▶ [TASK DESCRIPTION] The expected output is the line with "teapot [848,358,890,389] -> none" followed by every remaining line of the entries, all repeated exactly.

▶ [DATA LISTING]
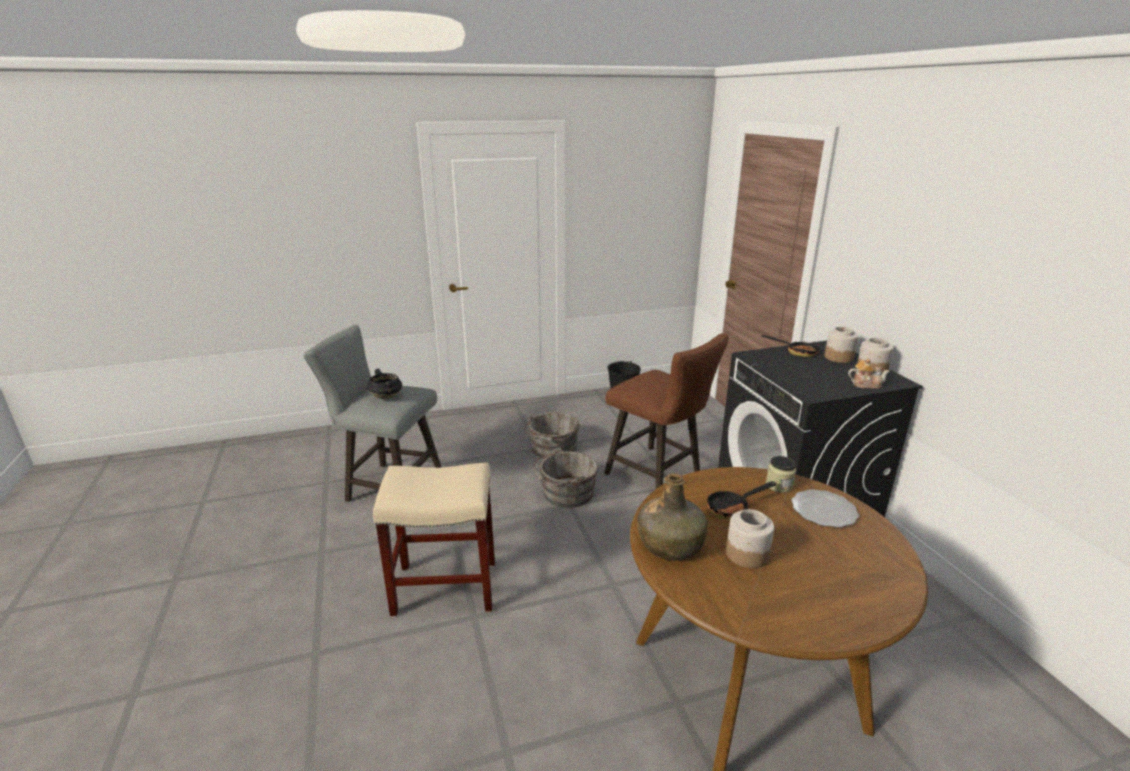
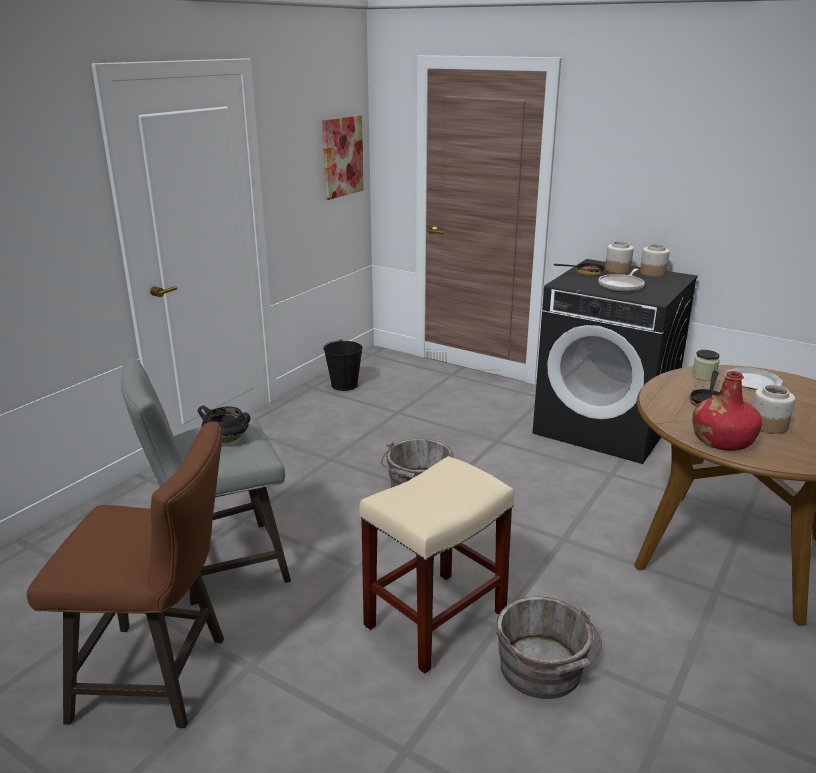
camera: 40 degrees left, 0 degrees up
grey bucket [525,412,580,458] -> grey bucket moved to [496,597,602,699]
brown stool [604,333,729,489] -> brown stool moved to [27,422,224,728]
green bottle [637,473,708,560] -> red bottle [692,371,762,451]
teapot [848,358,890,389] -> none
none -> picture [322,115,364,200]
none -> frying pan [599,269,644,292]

▶ [EXERCISE RESULT]
teapot [848,358,890,389] -> none
none -> picture [322,115,364,200]
none -> frying pan [599,269,644,292]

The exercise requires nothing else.